→ **Information shown**
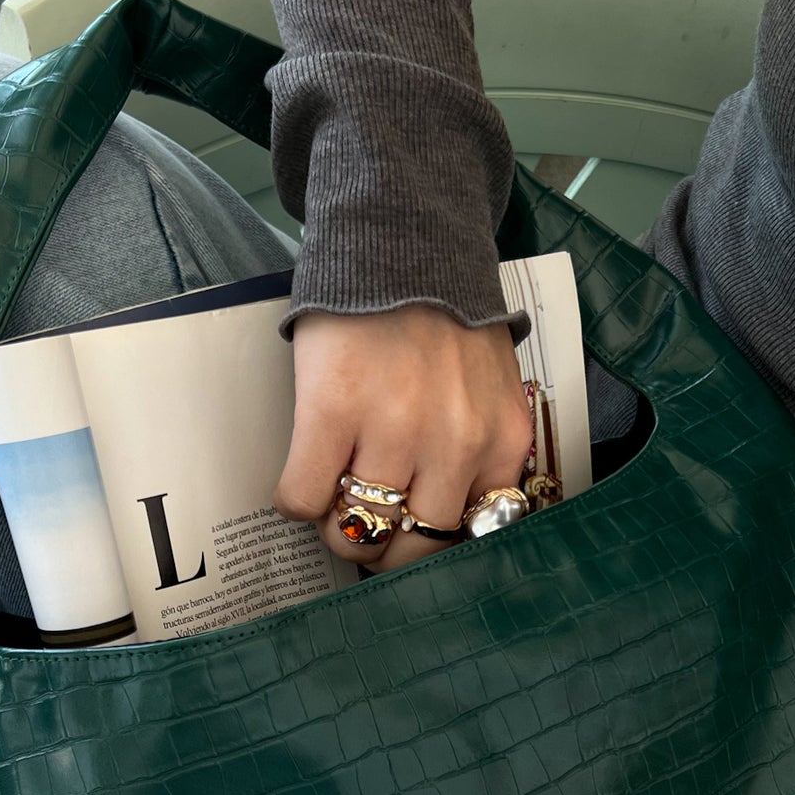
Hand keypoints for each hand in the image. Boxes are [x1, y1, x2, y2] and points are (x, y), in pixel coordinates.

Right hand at [276, 307, 532, 571]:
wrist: (400, 242)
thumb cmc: (442, 322)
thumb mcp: (488, 394)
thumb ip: (480, 454)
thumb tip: (442, 523)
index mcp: (500, 444)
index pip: (467, 541)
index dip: (428, 544)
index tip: (408, 534)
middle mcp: (454, 445)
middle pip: (411, 551)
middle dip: (382, 548)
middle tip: (366, 523)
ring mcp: (393, 431)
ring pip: (355, 533)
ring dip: (336, 527)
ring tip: (332, 497)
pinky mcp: (332, 412)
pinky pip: (303, 497)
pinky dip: (295, 500)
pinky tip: (303, 476)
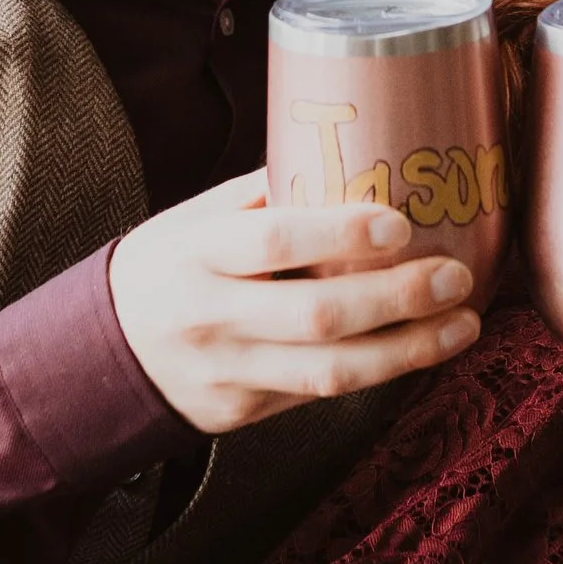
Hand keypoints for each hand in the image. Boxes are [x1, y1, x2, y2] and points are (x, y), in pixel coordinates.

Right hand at [108, 168, 481, 435]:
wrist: (99, 355)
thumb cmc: (165, 267)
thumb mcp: (196, 217)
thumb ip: (266, 192)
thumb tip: (355, 151)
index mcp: (197, 251)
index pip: (274, 240)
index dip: (340, 233)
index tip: (399, 222)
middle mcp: (211, 315)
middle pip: (316, 315)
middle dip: (396, 298)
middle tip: (456, 276)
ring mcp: (229, 372)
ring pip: (330, 373)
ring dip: (408, 350)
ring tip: (463, 324)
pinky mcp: (243, 413)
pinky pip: (320, 394)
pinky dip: (379, 371)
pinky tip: (423, 348)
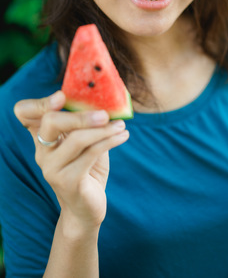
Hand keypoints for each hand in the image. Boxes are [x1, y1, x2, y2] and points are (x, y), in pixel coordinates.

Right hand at [14, 91, 128, 235]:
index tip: (61, 96)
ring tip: (121, 126)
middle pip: (50, 121)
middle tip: (105, 114)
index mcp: (42, 137)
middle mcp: (41, 151)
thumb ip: (88, 123)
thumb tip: (108, 101)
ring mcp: (51, 167)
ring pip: (77, 139)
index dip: (39, 103)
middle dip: (80, 115)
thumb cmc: (88, 169)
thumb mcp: (86, 142)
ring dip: (104, 130)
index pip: (26, 113)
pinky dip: (110, 141)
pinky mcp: (67, 181)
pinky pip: (91, 154)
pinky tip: (123, 136)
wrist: (86, 208)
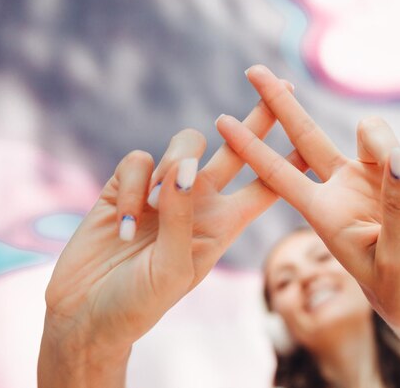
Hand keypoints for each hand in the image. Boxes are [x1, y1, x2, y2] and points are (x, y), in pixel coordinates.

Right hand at [41, 84, 305, 359]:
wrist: (88, 313)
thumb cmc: (138, 303)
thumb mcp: (172, 268)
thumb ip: (183, 217)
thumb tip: (185, 168)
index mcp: (223, 225)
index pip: (266, 186)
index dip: (290, 162)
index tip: (311, 134)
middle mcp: (199, 202)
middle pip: (238, 150)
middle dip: (259, 119)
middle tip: (281, 85)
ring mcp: (164, 191)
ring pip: (185, 145)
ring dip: (173, 165)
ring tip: (156, 205)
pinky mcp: (128, 186)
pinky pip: (138, 161)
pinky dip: (133, 187)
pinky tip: (124, 223)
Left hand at [216, 65, 399, 345]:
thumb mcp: (397, 258)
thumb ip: (398, 209)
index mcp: (324, 213)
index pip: (278, 174)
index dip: (250, 147)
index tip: (220, 120)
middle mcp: (342, 188)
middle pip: (306, 135)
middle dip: (280, 104)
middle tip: (253, 70)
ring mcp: (374, 179)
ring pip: (375, 133)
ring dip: (398, 152)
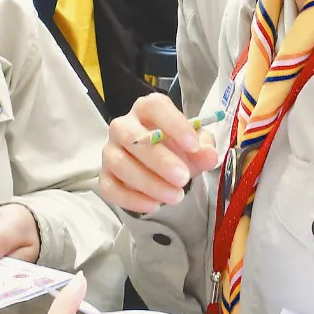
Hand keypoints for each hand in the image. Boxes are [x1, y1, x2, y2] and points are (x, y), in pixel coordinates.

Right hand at [102, 93, 220, 213]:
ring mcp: (110, 151)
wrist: (162, 168)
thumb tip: (208, 155)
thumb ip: (203, 147)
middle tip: (183, 178)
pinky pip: (110, 188)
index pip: (155, 107)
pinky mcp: (104, 176)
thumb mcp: (195, 146)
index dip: (174, 124)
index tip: (193, 146)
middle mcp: (123, 126)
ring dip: (148, 183)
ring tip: (175, 196)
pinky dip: (131, 199)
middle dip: (159, 160)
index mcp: (146, 110)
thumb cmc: (176, 149)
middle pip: (132, 137)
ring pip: (120, 164)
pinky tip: (153, 205)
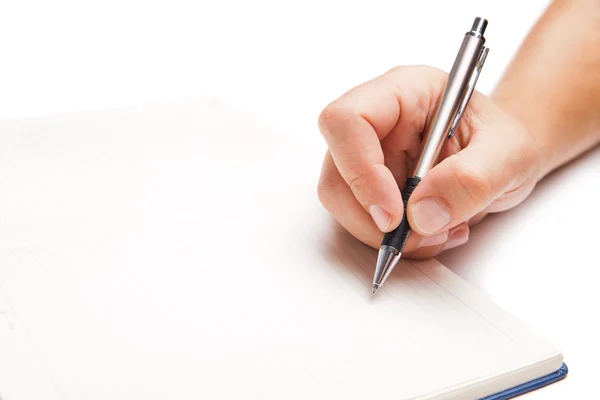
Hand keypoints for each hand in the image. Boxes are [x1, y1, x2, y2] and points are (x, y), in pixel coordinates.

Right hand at [317, 66, 541, 258]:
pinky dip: (394, 240)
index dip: (360, 170)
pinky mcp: (369, 186)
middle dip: (372, 217)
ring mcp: (368, 156)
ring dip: (385, 233)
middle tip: (420, 235)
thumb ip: (472, 179)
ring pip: (342, 202)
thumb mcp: (510, 154)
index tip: (393, 216)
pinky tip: (431, 232)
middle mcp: (376, 122)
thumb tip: (421, 215)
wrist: (504, 160)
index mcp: (403, 91)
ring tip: (439, 232)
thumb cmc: (505, 142)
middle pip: (337, 170)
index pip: (347, 120)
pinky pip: (361, 220)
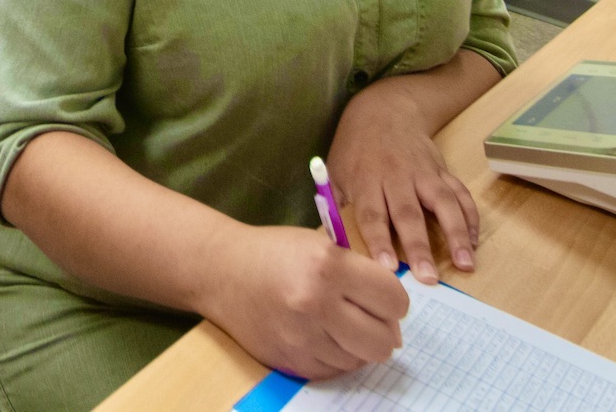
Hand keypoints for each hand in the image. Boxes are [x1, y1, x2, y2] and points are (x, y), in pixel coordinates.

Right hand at [201, 224, 407, 379]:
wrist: (221, 272)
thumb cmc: (274, 252)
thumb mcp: (320, 244)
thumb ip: (359, 273)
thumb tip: (394, 315)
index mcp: (327, 266)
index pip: (393, 299)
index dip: (394, 300)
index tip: (383, 298)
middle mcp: (316, 303)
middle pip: (383, 341)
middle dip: (384, 330)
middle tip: (370, 319)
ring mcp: (302, 337)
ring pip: (360, 360)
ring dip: (357, 345)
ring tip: (339, 324)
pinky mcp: (290, 360)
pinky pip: (335, 371)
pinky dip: (336, 356)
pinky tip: (321, 336)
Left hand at [326, 82, 479, 283]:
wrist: (384, 110)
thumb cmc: (355, 149)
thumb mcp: (336, 172)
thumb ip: (336, 208)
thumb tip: (333, 246)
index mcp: (367, 181)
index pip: (372, 215)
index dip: (380, 242)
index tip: (388, 268)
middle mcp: (397, 177)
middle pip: (409, 214)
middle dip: (419, 247)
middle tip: (429, 278)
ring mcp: (423, 174)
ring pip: (443, 204)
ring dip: (456, 234)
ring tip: (466, 264)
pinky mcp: (442, 171)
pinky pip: (460, 194)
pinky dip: (470, 218)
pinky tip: (475, 242)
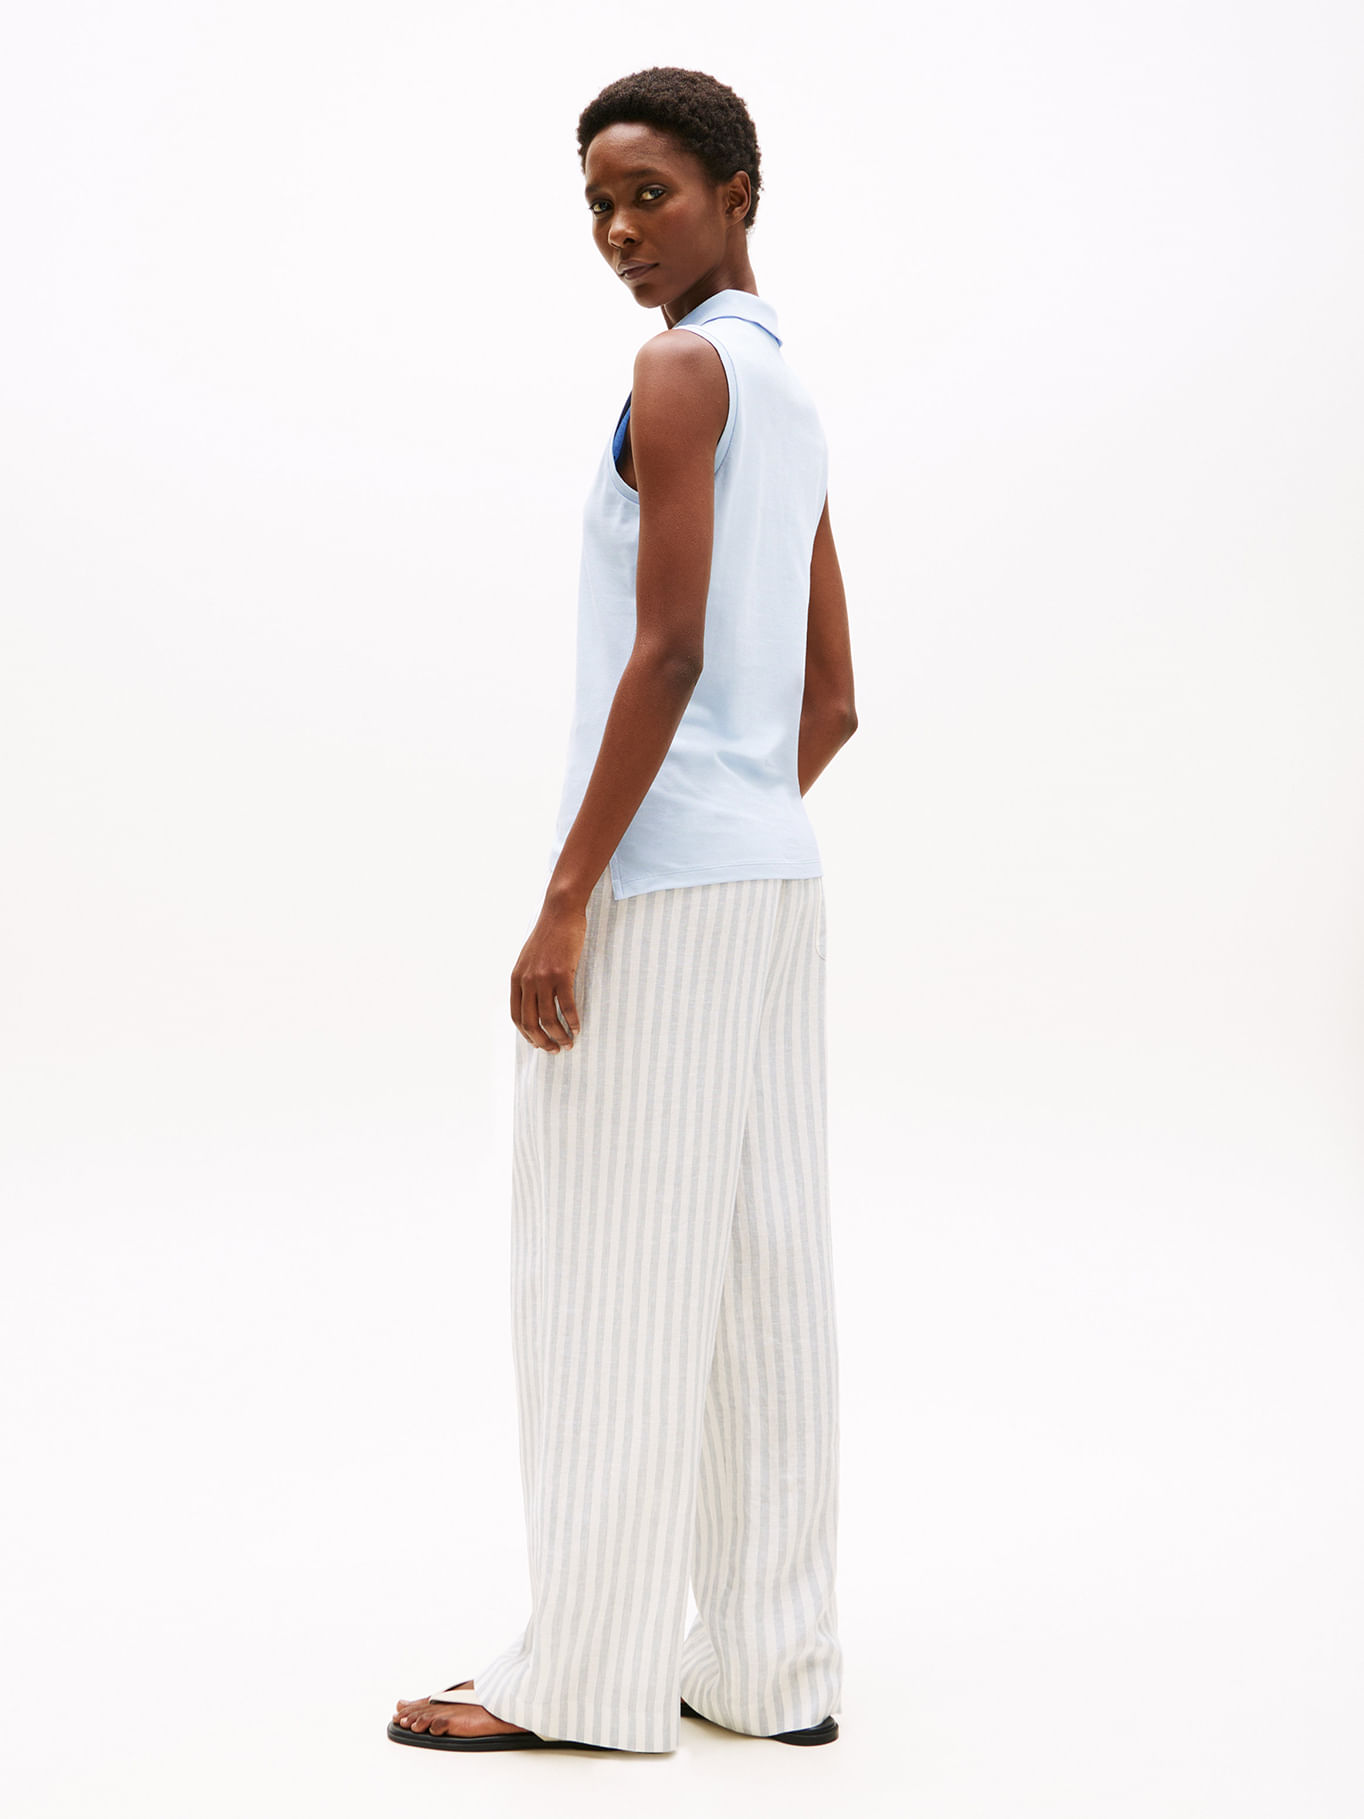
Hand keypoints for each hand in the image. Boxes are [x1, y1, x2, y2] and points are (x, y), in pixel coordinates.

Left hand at [510, 898, 584, 1050]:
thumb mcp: (529, 958)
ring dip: (559, 1035)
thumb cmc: (549, 935)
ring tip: (569, 1043)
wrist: (560, 912)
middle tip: (555, 1050)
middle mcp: (526, 981)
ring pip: (548, 1018)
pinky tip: (578, 1028)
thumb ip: (528, 979)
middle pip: (530, 1022)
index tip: (539, 1043)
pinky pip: (566, 1005)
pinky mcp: (561, 973)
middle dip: (542, 1041)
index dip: (527, 1035)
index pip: (516, 1016)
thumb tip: (535, 1000)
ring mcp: (543, 977)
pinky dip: (572, 1021)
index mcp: (516, 978)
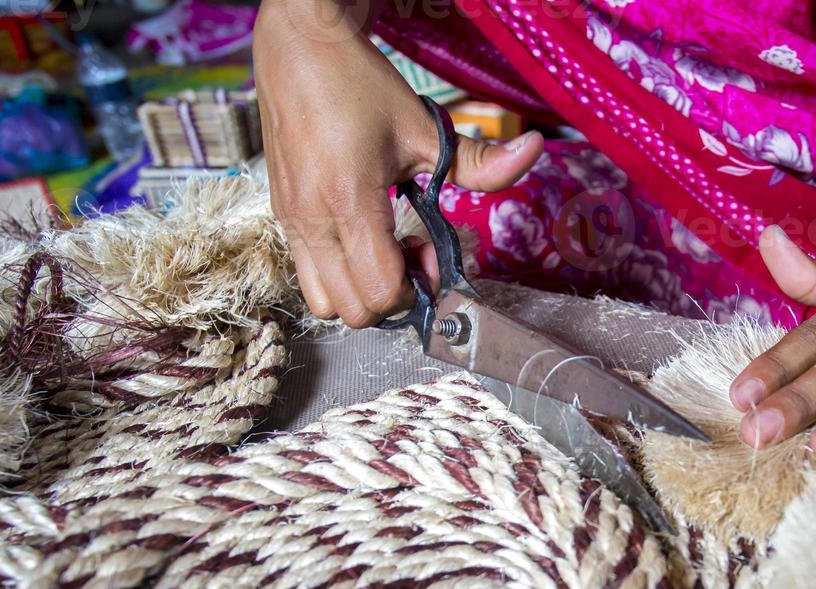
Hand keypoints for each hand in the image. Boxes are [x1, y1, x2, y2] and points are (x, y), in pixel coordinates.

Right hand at [254, 0, 541, 326]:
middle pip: (355, 311)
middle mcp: (311, 219)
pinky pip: (308, 277)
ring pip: (325, 304)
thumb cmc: (358, 86)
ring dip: (361, 289)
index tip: (428, 248)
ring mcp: (290, 221)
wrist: (299, 49)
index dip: (414, 286)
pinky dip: (340, 274)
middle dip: (392, 294)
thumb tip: (533, 151)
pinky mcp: (282, 217)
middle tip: (410, 252)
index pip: (380, 290)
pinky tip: (361, 235)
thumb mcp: (426, 127)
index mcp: (347, 200)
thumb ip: (481, 159)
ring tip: (381, 248)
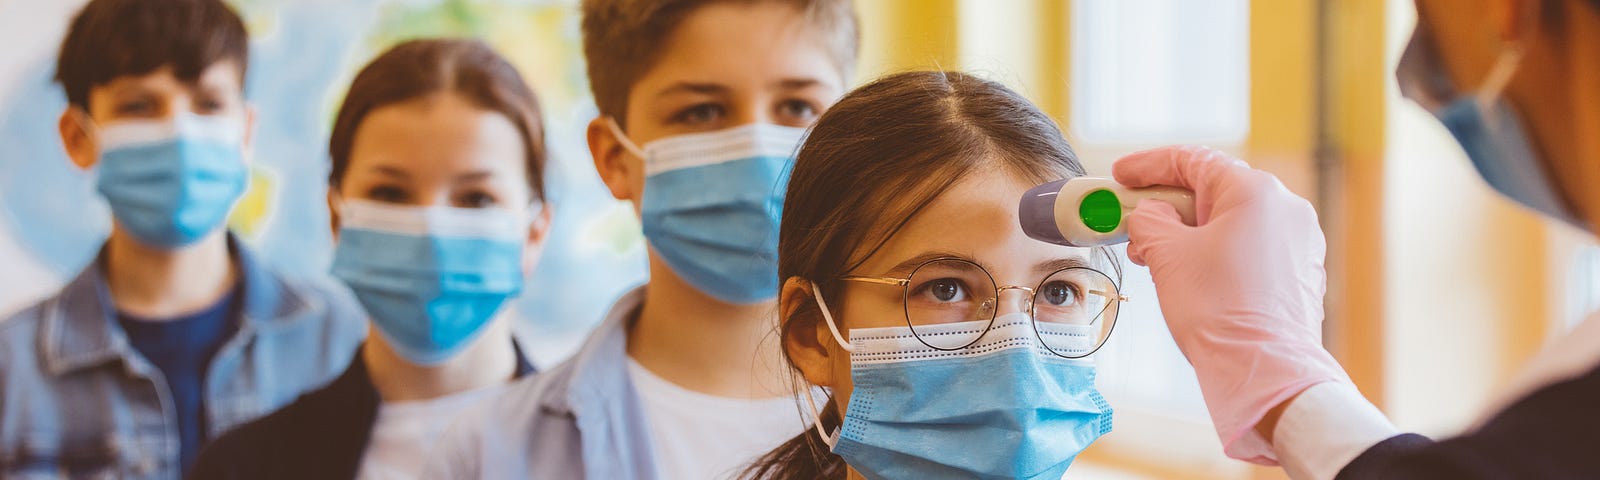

→ **Exercise brief**
Out of the records above, return only the lines from the one with "pinky pip: (91, 154)" through the one with "pinky tip: (124, 223)", exactly, and none of the pictures.

→ **Finished task**
pinky pip: (91, 154)
pinky tip: (123, 136)
wrist: (86, 208)
Hand keypoints for each hand in the image. Boxes are [x1, y1, x2, y2] and points are (x, y), in pixel coordinates.

Right hand at [41, 84, 305, 359]:
wrist: (88, 313)
thumb cmc: (138, 303)
thumb mcp: (172, 268)
thumb ip: (183, 217)
thumb tip: (185, 168)
index mcp: (223, 225)
index pip: (266, 186)
index dip: (290, 162)
index tip: (311, 134)
middle mcp: (199, 202)
middle pip: (238, 150)
middle dip: (259, 119)
middle tip: (281, 85)
ring mcp: (164, 191)
ring pip: (185, 145)
ring dip: (173, 165)
ring tip: (156, 205)
pinky mcp: (128, 186)
pinky pip: (138, 161)
pinky dip: (133, 187)
pinky tip: (124, 223)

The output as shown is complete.